START INPUT

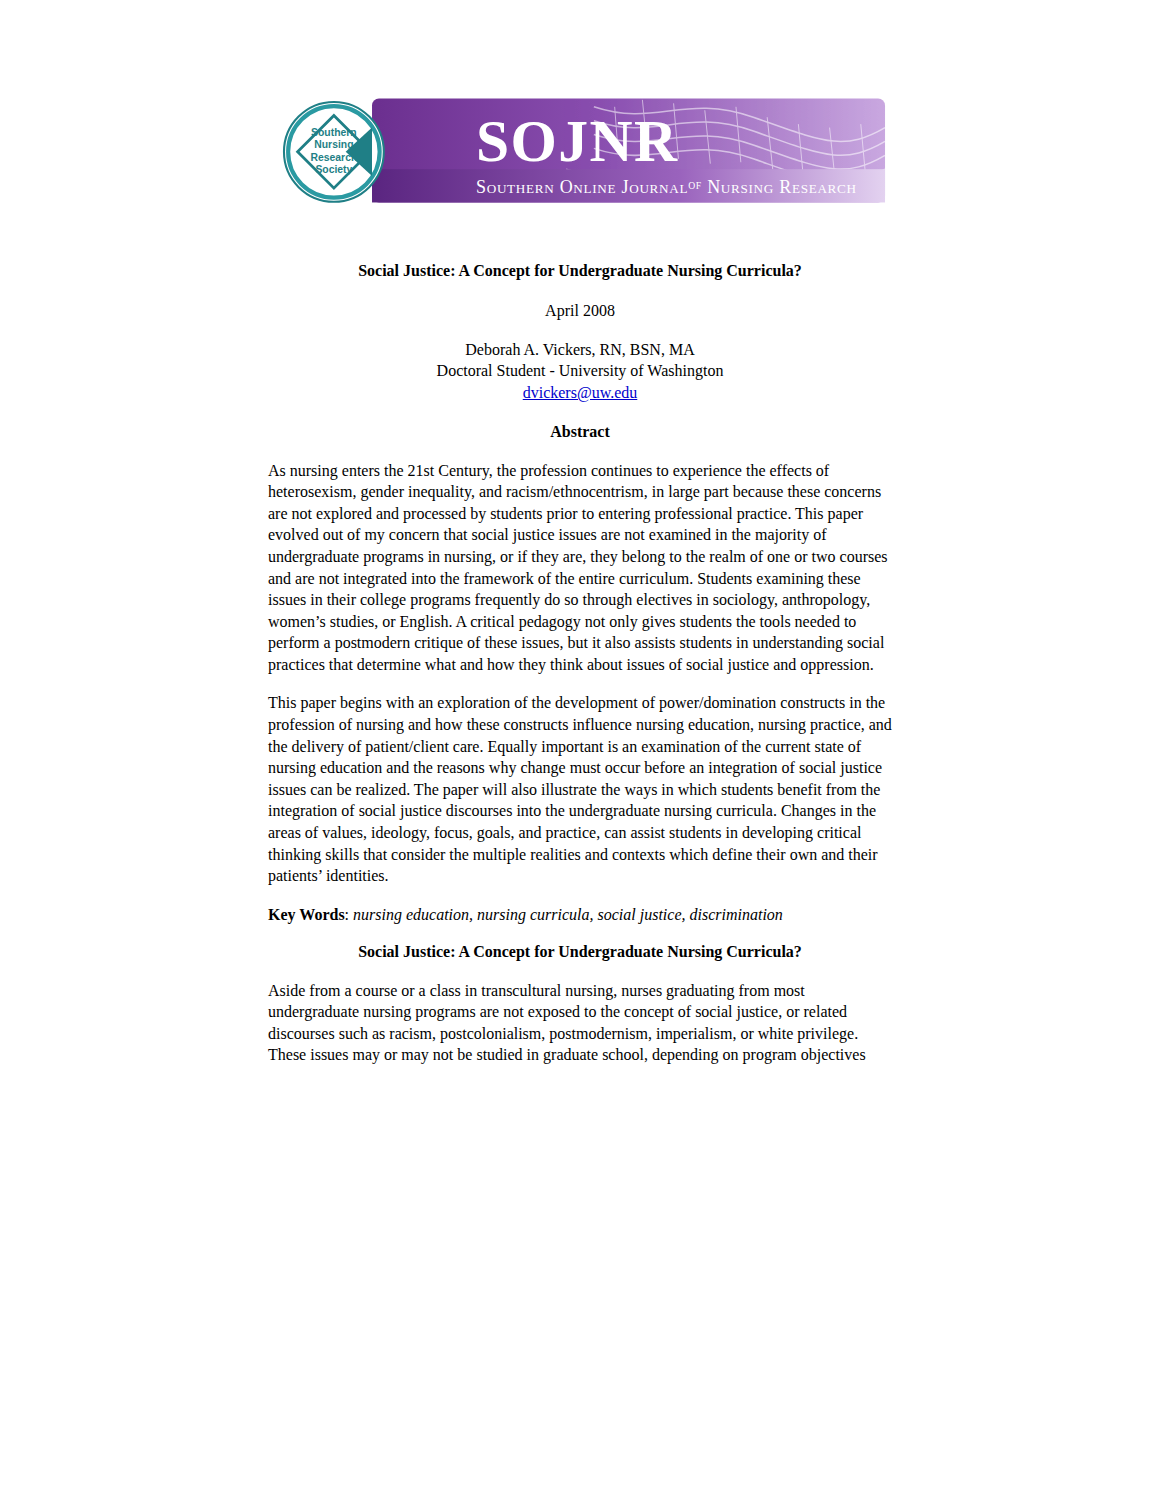SOJNR SOUTHERN ONLINE JOURNALOF NURSING RESEARCH Southern Nursing Research Society
Social Justice: A Concept for Undergraduate Nursing Curricula?
April 2008
Deborah A. Vickers, RN, BSN, MA
Doctoral Student - University of Washington
dvickers@uw.edu
Abstract
As nursing enters the 21st Century, the profession continues to experience the effects of heterosexism, gender inequality, and racism/ethnocentrism, in large part because these concerns are not explored and processed by students prior to entering professional practice. This paper evolved out of my concern that social justice issues are not examined in the majority of undergraduate programs in nursing, or if they are, they belong to the realm of one or two courses and are not integrated into the framework of the entire curriculum. Students examining these issues in their college programs frequently do so through electives in sociology, anthropology, women’s studies, or English. A critical pedagogy not only gives students the tools needed to perform a postmodern critique of these issues, but it also assists students in understanding social practices that determine what and how they think about issues of social justice and oppression.
This paper begins with an exploration of the development of power/domination constructs in the profession of nursing and how these constructs influence nursing education, nursing practice, and the delivery of patient/client care. Equally important is an examination of the current state of nursing education and the reasons why change must occur before an integration of social justice issues can be realized. The paper will also illustrate the ways in which students benefit from the integration of social justice discourses into the undergraduate nursing curricula. Changes in the areas of values, ideology, focus, goals, and practice, can assist students in developing critical thinking skills that consider the multiple realities and contexts which define their own and their patients’ identities.
Key Words: nursing education, nursing curricula, social justice, discrimination
Social Justice: A Concept for Undergraduate Nursing Curricula?
Aside from a course or a class in transcultural nursing, nurses graduating from most undergraduate nursing programs are not exposed to the concept of social justice, or related discourses such as racism, postcolonialism, postmodernism, imperialism, or white privilege. These issues may or may not be studied in graduate school, depending on program objectives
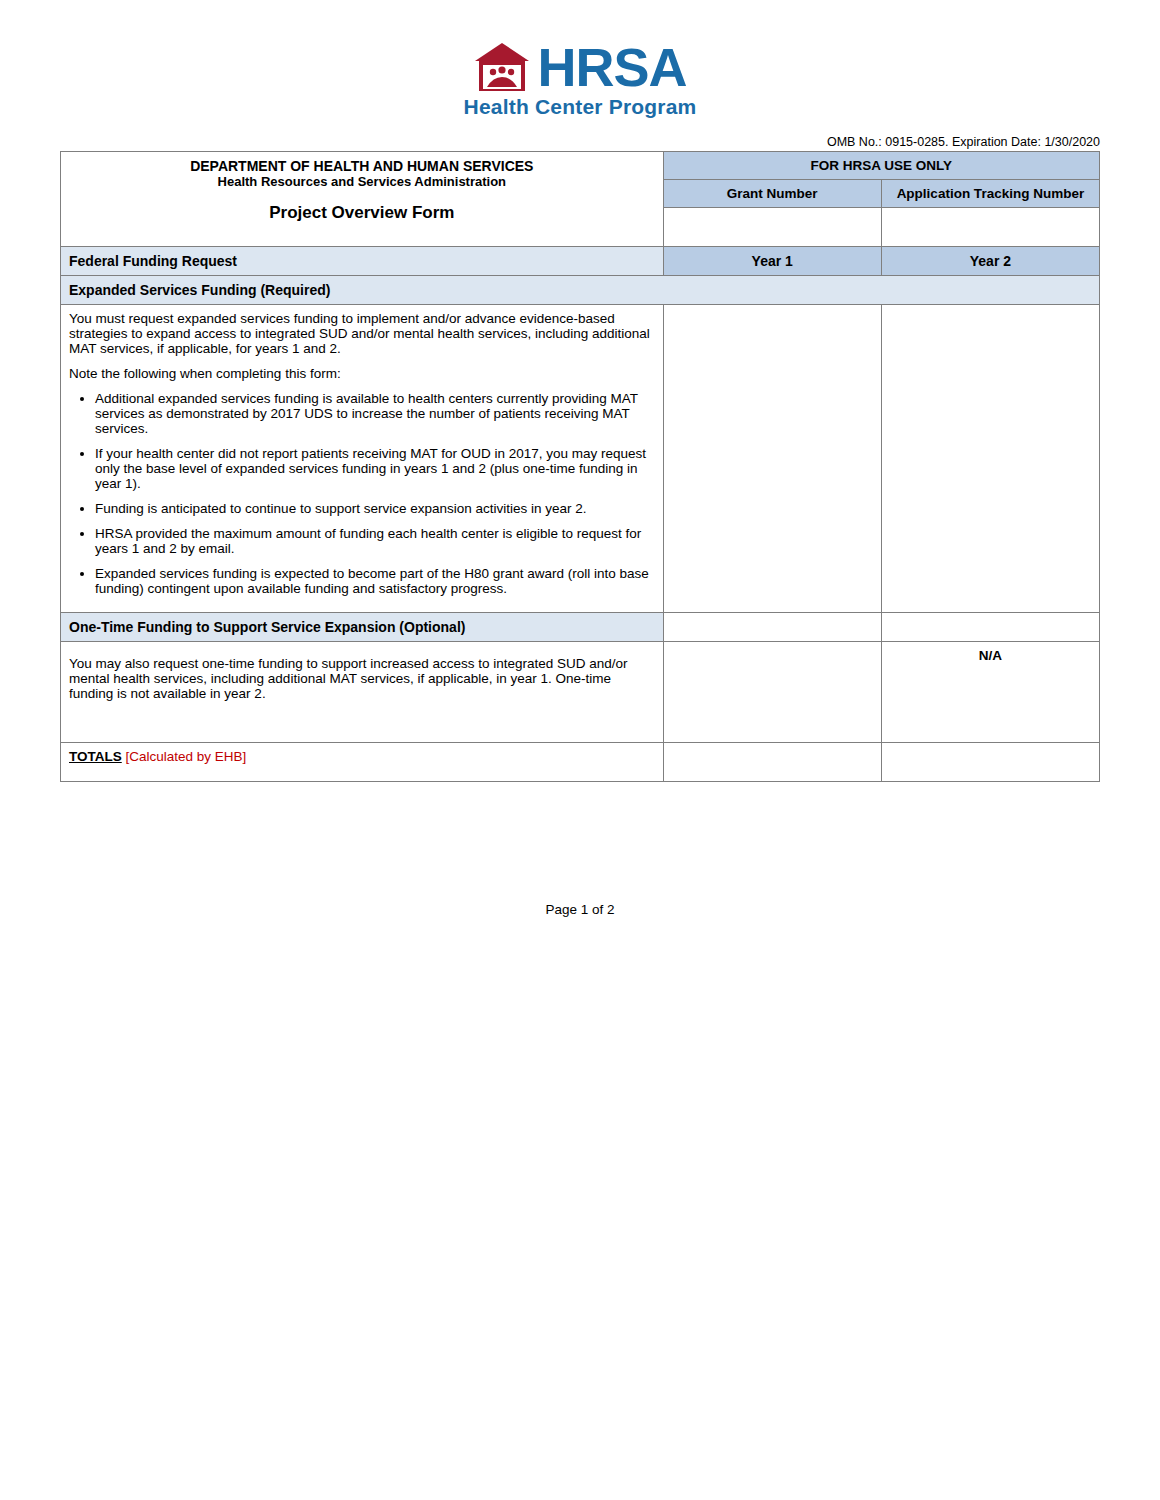HRSA
Health Center Program
OMB No.: 0915-0285. Expiration Date: 1/30/2020
| DEPARTMENT OF HEALTH AND HUMAN SERVICES Health Resources and Services Administration Project Overview Form | FOR HRSA USE ONLY |
| Grant Number | Application Tracking Number |
| Federal Funding Request | Year 1 | Year 2 |
| Expanded Services Funding (Required) |
| You must request expanded services funding to implement and/or advance evidence-based strategies to expand access to integrated SUD and/or mental health services, including additional MAT services, if applicable, for years 1 and 2. Note the following when completing this form: Additional expanded services funding is available to health centers currently providing MAT services as demonstrated by 2017 UDS to increase the number of patients receiving MAT services. If your health center did not report patients receiving MAT for OUD in 2017, you may request only the base level of expanded services funding in years 1 and 2 (plus one-time funding in year 1). Funding is anticipated to continue to support service expansion activities in year 2. HRSA provided the maximum amount of funding each health center is eligible to request for years 1 and 2 by email. Expanded services funding is expected to become part of the H80 grant award (roll into base funding) contingent upon available funding and satisfactory progress. | | |
| One-Time Funding to Support Service Expansion (Optional) | | |
| You may also request one-time funding to support increased access to integrated SUD and/or mental health services, including additional MAT services, if applicable, in year 1. One-time funding is not available in year 2. | | N/A |
| TOTALS [Calculated by EHB] | | |
Page 1 of 2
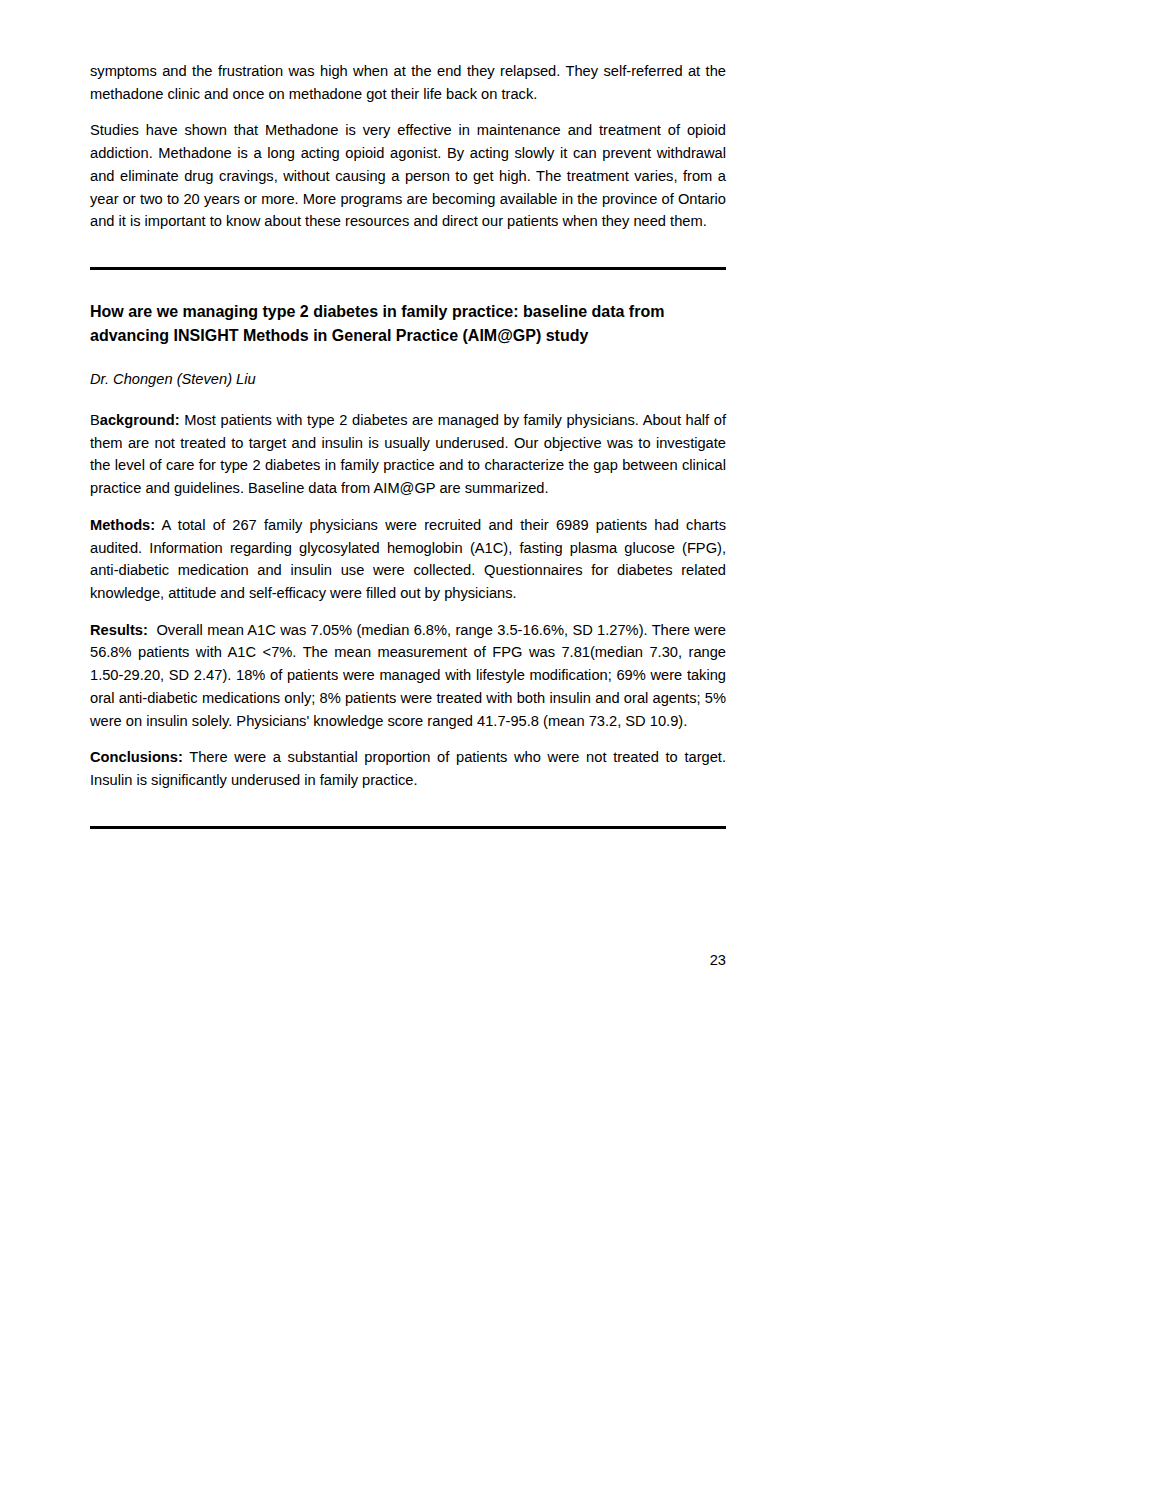symptoms and the frustration was high when at the end they relapsed. They self-referred at the methadone clinic and once on methadone got their life back on track.
Studies have shown that Methadone is very effective in maintenance and treatment of opioid addiction. Methadone is a long acting opioid agonist. By acting slowly it can prevent withdrawal and eliminate drug cravings, without causing a person to get high. The treatment varies, from a year or two to 20 years or more. More programs are becoming available in the province of Ontario and it is important to know about these resources and direct our patients when they need them.
How are we managing type 2 diabetes in family practice: baseline data from advancing INSIGHT Methods in General Practice (AIM@GP) study
Dr. Chongen (Steven) Liu
Background: Most patients with type 2 diabetes are managed by family physicians. About half of them are not treated to target and insulin is usually underused. Our objective was to investigate the level of care for type 2 diabetes in family practice and to characterize the gap between clinical practice and guidelines. Baseline data from AIM@GP are summarized.
Methods: A total of 267 family physicians were recruited and their 6989 patients had charts audited. Information regarding glycosylated hemoglobin (A1C), fasting plasma glucose (FPG), anti-diabetic medication and insulin use were collected. Questionnaires for diabetes related knowledge, attitude and self-efficacy were filled out by physicians.
Results: Overall mean A1C was 7.05% (median 6.8%, range 3.5-16.6%, SD 1.27%). There were 56.8% patients with A1C <7%. The mean measurement of FPG was 7.81(median 7.30, range 1.50-29.20, SD 2.47). 18% of patients were managed with lifestyle modification; 69% were taking oral anti-diabetic medications only; 8% patients were treated with both insulin and oral agents; 5% were on insulin solely. Physicians' knowledge score ranged 41.7-95.8 (mean 73.2, SD 10.9).
Conclusions: There were a substantial proportion of patients who were not treated to target. Insulin is significantly underused in family practice.
23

END INPUT

**ACTIVITY**
Your answer must be every record above, word for word, with no pictures.

**TASK RESULT**
SOJNR SOUTHERN ONLINE JOURNALOF NURSING RESEARCH Southern Nursing Research Society
Social Justice: A Concept for Undergraduate Nursing Curricula?
April 2008
Deborah A. Vickers, RN, BSN, MA
Doctoral Student - University of Washington
dvickers@uw.edu
Abstract
As nursing enters the 21st Century, the profession continues to experience the effects of heterosexism, gender inequality, and racism/ethnocentrism, in large part because these concerns are not explored and processed by students prior to entering professional practice. This paper evolved out of my concern that social justice issues are not examined in the majority of undergraduate programs in nursing, or if they are, they belong to the realm of one or two courses and are not integrated into the framework of the entire curriculum. Students examining these issues in their college programs frequently do so through electives in sociology, anthropology, women’s studies, or English. A critical pedagogy not only gives students the tools needed to perform a postmodern critique of these issues, but it also assists students in understanding social practices that determine what and how they think about issues of social justice and oppression.
This paper begins with an exploration of the development of power/domination constructs in the profession of nursing and how these constructs influence nursing education, nursing practice, and the delivery of patient/client care. Equally important is an examination of the current state of nursing education and the reasons why change must occur before an integration of social justice issues can be realized. The paper will also illustrate the ways in which students benefit from the integration of social justice discourses into the undergraduate nursing curricula. Changes in the areas of values, ideology, focus, goals, and practice, can assist students in developing critical thinking skills that consider the multiple realities and contexts which define their own and their patients’ identities.
Key Words: nursing education, nursing curricula, social justice, discrimination
Social Justice: A Concept for Undergraduate Nursing Curricula?
Aside from a course or a class in transcultural nursing, nurses graduating from most undergraduate nursing programs are not exposed to the concept of social justice, or related discourses such as racism, postcolonialism, postmodernism, imperialism, or white privilege. These issues may or may not be studied in graduate school, depending on program objectives
HRSA
Health Center Program
OMB No.: 0915-0285. Expiration Date: 1/30/2020
| DEPARTMENT OF HEALTH AND HUMAN SERVICES Health Resources and Services Administration Project Overview Form | FOR HRSA USE ONLY |
| Grant Number | Application Tracking Number |
| Federal Funding Request | Year 1 | Year 2 |
| Expanded Services Funding (Required) |
| You must request expanded services funding to implement and/or advance evidence-based strategies to expand access to integrated SUD and/or mental health services, including additional MAT services, if applicable, for years 1 and 2. Note the following when completing this form: Additional expanded services funding is available to health centers currently providing MAT services as demonstrated by 2017 UDS to increase the number of patients receiving MAT services. If your health center did not report patients receiving MAT for OUD in 2017, you may request only the base level of expanded services funding in years 1 and 2 (plus one-time funding in year 1). Funding is anticipated to continue to support service expansion activities in year 2. HRSA provided the maximum amount of funding each health center is eligible to request for years 1 and 2 by email. Expanded services funding is expected to become part of the H80 grant award (roll into base funding) contingent upon available funding and satisfactory progress. | | |
| One-Time Funding to Support Service Expansion (Optional) | | |
| You may also request one-time funding to support increased access to integrated SUD and/or mental health services, including additional MAT services, if applicable, in year 1. One-time funding is not available in year 2. | | N/A |
| TOTALS [Calculated by EHB] | | |
Page 1 of 2
symptoms and the frustration was high when at the end they relapsed. They self-referred at the methadone clinic and once on methadone got their life back on track.
Studies have shown that Methadone is very effective in maintenance and treatment of opioid addiction. Methadone is a long acting opioid agonist. By acting slowly it can prevent withdrawal and eliminate drug cravings, without causing a person to get high. The treatment varies, from a year or two to 20 years or more. More programs are becoming available in the province of Ontario and it is important to know about these resources and direct our patients when they need them.
How are we managing type 2 diabetes in family practice: baseline data from advancing INSIGHT Methods in General Practice (AIM@GP) study
Dr. Chongen (Steven) Liu
Background: Most patients with type 2 diabetes are managed by family physicians. About half of them are not treated to target and insulin is usually underused. Our objective was to investigate the level of care for type 2 diabetes in family practice and to characterize the gap between clinical practice and guidelines. Baseline data from AIM@GP are summarized.
Methods: A total of 267 family physicians were recruited and their 6989 patients had charts audited. Information regarding glycosylated hemoglobin (A1C), fasting plasma glucose (FPG), anti-diabetic medication and insulin use were collected. Questionnaires for diabetes related knowledge, attitude and self-efficacy were filled out by physicians.
Results: Overall mean A1C was 7.05% (median 6.8%, range 3.5-16.6%, SD 1.27%). There were 56.8% patients with A1C <7%. The mean measurement of FPG was 7.81(median 7.30, range 1.50-29.20, SD 2.47). 18% of patients were managed with lifestyle modification; 69% were taking oral anti-diabetic medications only; 8% patients were treated with both insulin and oral agents; 5% were on insulin solely. Physicians' knowledge score ranged 41.7-95.8 (mean 73.2, SD 10.9).
Conclusions: There were a substantial proportion of patients who were not treated to target. Insulin is significantly underused in family practice.
23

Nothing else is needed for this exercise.